Il nuovo Parlamento ha davanti a sé un compito urgente e che riguarda la vita di tutti: decidere se puntare su questa grande risorsa di tutti o privatizzare la salute. Ecco perché
Pochi giorni fa sono entrato in una rianimazione dove era ricoverato un bambino con un'infezione polmonare gravissima. La sua vita era in pericolo ma, grazie alla bravura di chi lo ha assistito e a una tecnologia davvero straordinaria, è stato possibile curarlo con un macchinario che sostituisce le funzioni dei polmoni quando non basta più nemmeno il respiratore automatico.
Quel bambino si è salvato grazie a competenze e strumenti che solo il servizio sanitario pubblico può mettere a disposizione; nessun privato potrebbe, infatti, mettere in campo un tale spiegamento di forze per un unico paziente. Ma la vita non ha prezzo e vale la pena rifletterci bene quando ci arrabbiamo per la malasanità, gli sprechi, le inefficienze, gli imbrogli e la corruzione. La sanità pubblica è una grandissima risorsa, non bisogna mai dimenticarlo.
Certo i problemi esistono e vanno affrontati ma non è ricorrendo al privato e alle assicurazioni che si può garantire una migliore tutela della salute, come fa credere la destra berlusconiana.
E non è nemmeno abbattendo la mannaia dei tagli lineari sui budget degli ospedali e sui posti letto che si correggono le disfunzioni di un sistema complesso, come invece propone il governo dei tecnici. Quegli stessi tecnici che parlano di introdurre le franchigie, ovvero un'ulteriore tassa sulla malattia e sulle prestazioni sanitarie, quando siamo arrivati a una pressione fiscale che ha superato il 45 per cento.
Sinceramente consiglio a chi si assumerà la responsabilità di governare, di iniziare ad aggiustare le storture macroscopiche prima di immaginare nuove tasse.
Si può fare. Per prima cosa cancellando i 790 milioni di euro che il servizio sanitario paga in consulenze esterne e che, nella maggior parte dei casi, non sono necessarie. Una somma più o meno equivalente al ticket sulle visite specialistiche che potrebbe dunque essere eliminato. In secondo luogo serve rendere operative in tutte le regioni le centrali uniche per l'acquisto di beni e servizi, con la pubblicazione su Internet del prezzo dei dispositivi medici. Il divario tra una regione e l'altra, tra un'Asl e l'altra si ridurrebbe automaticamente perché non è ammissibile che per uno stent coronarico il costo vari da 150 euro a 699, con uno scarto del 346 per cento. E siccome non può essere solo il prezzo minore a guidare le scelte, si coinvolgano le società scientifiche e i medici, in qualità di esperti e garanti del materiale da acquistare.

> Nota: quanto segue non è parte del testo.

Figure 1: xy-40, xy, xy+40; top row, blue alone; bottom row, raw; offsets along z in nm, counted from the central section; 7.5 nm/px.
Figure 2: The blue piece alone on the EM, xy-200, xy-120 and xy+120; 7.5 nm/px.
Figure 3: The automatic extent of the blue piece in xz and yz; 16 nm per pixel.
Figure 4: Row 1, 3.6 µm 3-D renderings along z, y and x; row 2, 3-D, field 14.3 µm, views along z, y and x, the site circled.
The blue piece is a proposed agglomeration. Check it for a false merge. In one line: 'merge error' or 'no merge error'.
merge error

La terza misura riguarda la durata delle degenze che deve attenersi strettamente alle linee guida indicate dall'esperienza scientifica internazionale per ogni patologia, in modo da ridurre i ricoveri inutili o prolungati, se non addirittura dannosi, che sottraggono al bilancio della sanità un miliardo di euro l'anno.

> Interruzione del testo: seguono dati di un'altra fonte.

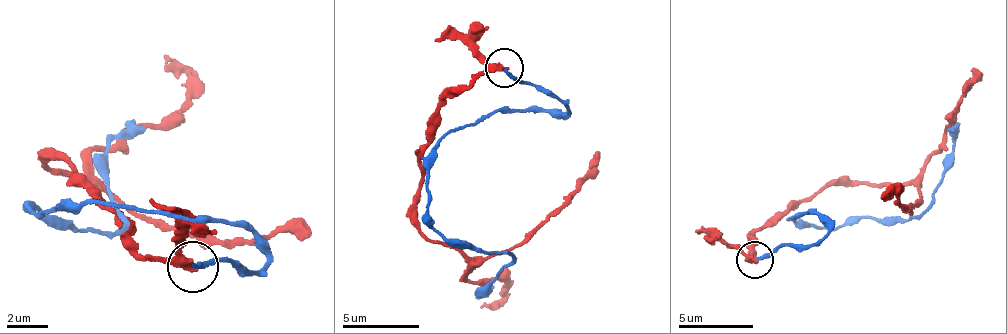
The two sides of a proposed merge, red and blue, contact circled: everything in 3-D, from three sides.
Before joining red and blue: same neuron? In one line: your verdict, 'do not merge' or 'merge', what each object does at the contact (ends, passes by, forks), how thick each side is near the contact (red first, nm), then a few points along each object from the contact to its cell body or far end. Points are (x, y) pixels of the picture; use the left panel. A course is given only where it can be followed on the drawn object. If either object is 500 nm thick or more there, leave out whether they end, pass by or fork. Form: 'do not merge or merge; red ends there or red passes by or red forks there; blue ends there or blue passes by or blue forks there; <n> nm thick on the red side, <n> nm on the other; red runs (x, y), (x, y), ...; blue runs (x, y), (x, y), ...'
do not merge; red passes by; blue ends there; 260 nm thick on the red side, 220 nm on the other; red runs (193, 266), (150, 259), (63, 159), (43, 162), (219, 239), (312, 233); blue runs (193, 266), (270, 259), (240, 226), (31, 213), (114, 234), (107, 146), (147, 130)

Allo stesso tempo va messo sotto controllo il ricorso eccessivo agli esami diagnostici. In Italia abbiamo 22,4 apparecchi per risonanza magnetica ogni milione di abitanti mentre la media europea è di 8,4. Evidentemente siamo sovradimensionati e, nonostante ciò, soffriamo per le lunghissime liste d'attesa. Meglio allora eseguire una risonanza magnetica solo quando è davvero necessario, avere la possibilità di farla in tempi rapidi senza dotarsi di strumentazione in eccesso e ottimizzando ciò che abbiamo già.
Queste sono a mio avviso le tre priorità dei primi cento giorni del nuovo governo: servirebbero a recuperare risorse, a ridurre la tensione ormai alle stelle per colpa dei ripetuti tagli, ridarebbero fiducia ai pazienti e un po' di serenità a quanti fanno funzionare il servizio sanitario con coscienza e senso di responsabilità.
Ovviamente servono anche altre riforme. Alcune imponenti, come la ristrutturazione degli ospedali o la riorganizzazione della medicina sul territorio, altre più semplici, come una legge sul rischio clinico per eliminare le dannose conflittualità tra pazienti e medici. Per questo però sono necessari tempo, risorse e soprattutto il coinvolgimento di tutti gli operatori, perché nessuna riforma può avere successo se non è condivisa da chi la deve rendere effettiva giorno dopo giorno.